Just as a refresher, all of our meals are:
- Fast. 30 minutes or less, better yet 15 minutes or less.
- Completely dairy-free and usually gluten-free as well. If it’s not completely gluten-free, it’s something like falafel that can be served to C without the pita. The meals are also low in soy content because C is sensitive to soy. I am not a huge fan of meat, so some of the meals are completely vegan – but those have been harder to find. Our diet most closely resembles the paleo diet.
- Contain whole foods – I really try not to cook with any processed foods, which I find is common with vegan meals. We aren't cooking with meat or dairy alternatives.
I must say, figuring out ideas for meals has not been easy. Most “fast” recipes contain dairy and gluten, and most vegan recipes aren’t fast (and sometimes contain gluten or soy). Thank god for the paleo nuts out there (love you guys), because I've gotten a lot of inspiration from them.
Here's what I've done to prep.
Step 1: Find New Recipes (and hide my old favorites)
In doing research for this endeavor, I realized I needed to split my recipes into three parts: 1) Regular meals (which take some preparation, like veggie chopping or marinating), 2) Insanely fast meals (made from stuff on hand), and 3) Freezer meals (which may take a lot of time, but make enough for many meals). My plan is to make a different freezer meal every couple of weeks. Most of our nightly meals will be from the "Insanely Fast" category, and maybe one or two will be regular meals.
I found most of our new recipes by googling incessantly. I still haven't tried a lot of the meals I've found, so if there are especially good ones, I'll point y'all toward them as we try them.
In the meantime, here are a few resources I found very helpful:
- Go Dairy Free (I've had the book for months - at first I didn't read it, because there are a lot of words for a not particularly interesting subject - but once I actually started reading it, it was by far the most helpful resource!).
- This list of 101 Quick Meals is awesome. Quite a few are dairy/gluten-free, vegetarian, etc. It's worth a glance, whatever your restrictions (or lack thereof).
- Cooking for Isaiah was recommended by one of my readers (thanks Caryn!)

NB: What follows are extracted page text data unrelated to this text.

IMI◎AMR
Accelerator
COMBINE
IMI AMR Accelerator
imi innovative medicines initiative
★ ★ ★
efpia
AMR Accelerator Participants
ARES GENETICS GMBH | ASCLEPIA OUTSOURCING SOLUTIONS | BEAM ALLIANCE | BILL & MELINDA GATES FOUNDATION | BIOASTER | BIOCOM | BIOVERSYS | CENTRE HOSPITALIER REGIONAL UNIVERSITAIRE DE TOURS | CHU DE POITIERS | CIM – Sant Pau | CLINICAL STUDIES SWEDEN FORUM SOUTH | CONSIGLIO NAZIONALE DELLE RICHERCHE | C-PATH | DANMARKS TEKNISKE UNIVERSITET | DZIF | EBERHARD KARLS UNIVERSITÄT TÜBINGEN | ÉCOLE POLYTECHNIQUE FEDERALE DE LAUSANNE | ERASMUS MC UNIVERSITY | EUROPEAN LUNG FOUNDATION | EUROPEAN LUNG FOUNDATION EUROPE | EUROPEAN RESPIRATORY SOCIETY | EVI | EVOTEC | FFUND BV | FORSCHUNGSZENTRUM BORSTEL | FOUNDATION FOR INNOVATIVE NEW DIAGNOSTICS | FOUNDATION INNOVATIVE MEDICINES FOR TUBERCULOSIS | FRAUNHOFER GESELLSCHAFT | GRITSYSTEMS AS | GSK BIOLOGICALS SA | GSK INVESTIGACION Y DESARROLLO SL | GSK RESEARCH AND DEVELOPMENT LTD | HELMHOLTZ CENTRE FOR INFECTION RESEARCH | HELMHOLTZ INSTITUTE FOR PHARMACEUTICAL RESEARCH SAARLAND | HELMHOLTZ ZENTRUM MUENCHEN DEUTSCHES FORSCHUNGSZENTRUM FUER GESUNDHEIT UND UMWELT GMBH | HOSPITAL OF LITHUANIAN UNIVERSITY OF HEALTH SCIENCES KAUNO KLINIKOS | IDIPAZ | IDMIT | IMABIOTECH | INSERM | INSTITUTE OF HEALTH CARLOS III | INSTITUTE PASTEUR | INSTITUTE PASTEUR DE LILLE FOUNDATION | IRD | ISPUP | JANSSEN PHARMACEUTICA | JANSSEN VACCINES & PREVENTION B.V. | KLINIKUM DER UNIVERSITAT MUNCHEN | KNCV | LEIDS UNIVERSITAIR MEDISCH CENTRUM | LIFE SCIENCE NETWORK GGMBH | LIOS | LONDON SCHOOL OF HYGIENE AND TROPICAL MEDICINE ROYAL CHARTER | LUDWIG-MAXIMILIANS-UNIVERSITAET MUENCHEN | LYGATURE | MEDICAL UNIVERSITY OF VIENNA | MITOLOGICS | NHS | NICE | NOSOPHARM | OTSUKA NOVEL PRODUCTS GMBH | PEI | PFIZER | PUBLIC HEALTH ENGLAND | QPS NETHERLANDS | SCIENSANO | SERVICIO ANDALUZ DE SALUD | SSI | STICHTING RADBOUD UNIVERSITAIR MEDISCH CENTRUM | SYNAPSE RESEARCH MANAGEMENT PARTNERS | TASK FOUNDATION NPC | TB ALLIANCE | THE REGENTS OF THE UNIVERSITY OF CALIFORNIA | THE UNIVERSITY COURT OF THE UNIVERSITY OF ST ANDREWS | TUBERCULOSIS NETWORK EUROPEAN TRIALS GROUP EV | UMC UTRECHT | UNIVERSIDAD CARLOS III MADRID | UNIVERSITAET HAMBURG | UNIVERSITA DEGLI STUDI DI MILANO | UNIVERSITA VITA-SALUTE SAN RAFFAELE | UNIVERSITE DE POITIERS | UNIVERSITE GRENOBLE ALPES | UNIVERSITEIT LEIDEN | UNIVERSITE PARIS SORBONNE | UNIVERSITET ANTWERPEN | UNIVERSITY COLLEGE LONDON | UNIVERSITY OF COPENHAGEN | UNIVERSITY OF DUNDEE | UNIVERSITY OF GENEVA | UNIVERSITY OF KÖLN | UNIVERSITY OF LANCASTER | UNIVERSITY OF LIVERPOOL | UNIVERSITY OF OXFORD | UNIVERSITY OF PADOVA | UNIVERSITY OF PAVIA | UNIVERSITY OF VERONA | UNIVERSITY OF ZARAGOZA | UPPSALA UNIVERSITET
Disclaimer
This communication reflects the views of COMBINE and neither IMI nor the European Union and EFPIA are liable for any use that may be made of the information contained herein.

- This gluten-free, dairy-free bread recipe is delish. It's the first bread C's ever had and she loves it!
Step 2: Organize Recipes
I printed out all of the recipes I found online, plus photocopied recipes from books. I know myself, and I know I won't look in those cookbooks! Then I took some file folders and sorted them: Insanely Fast, Regular Meals, and Freezer meals. I stored them in an acrylic recipe book holder (pictured below are actually my old folders - I've been using this method for awhile):
Step 3: Print Out a Quick Guide to Each Section
I created a new Word doc for each section, then simply listed the contents of each folder. This way, I can see at a glance what's in each folder without having to search through it. I also created a list of quick snacks (tortilla chips & salsa, hummus, carrot sticks, etc) for when I'm hungry and don't know what to eat. I don't do well with keeping stuff in my head these days - everything must be written down.
As an aside: the other thing I realized is that, once I start acquiring freezer meals, I'm going to need a white board that says what's in the freezer, or we'll never see it again (let alone eat it). This will also be useful for snacks. The less remembering/thinking, the better, I say. Let's reserve the thinking for world peace (or at least for remembering where we left our keys).
Step 4: Plan the Meals
Next, I printed out three months worth of calendars (I did this using iCal, but I'm sure you could figure out a way to do this another way). At this point, I was surprised how easy it was! I just filled in recipes for 5 days each week. At the beginning of each week, I'll compile a shopping list for the items I've listed, and I'm done! So far, so good!
One day, I'd really like to get good at the whole "I cooked a pot of beans on Sunday, and I made 5 meals from them!" thing. But for now, I'm just going to try cooking anything, and go from there!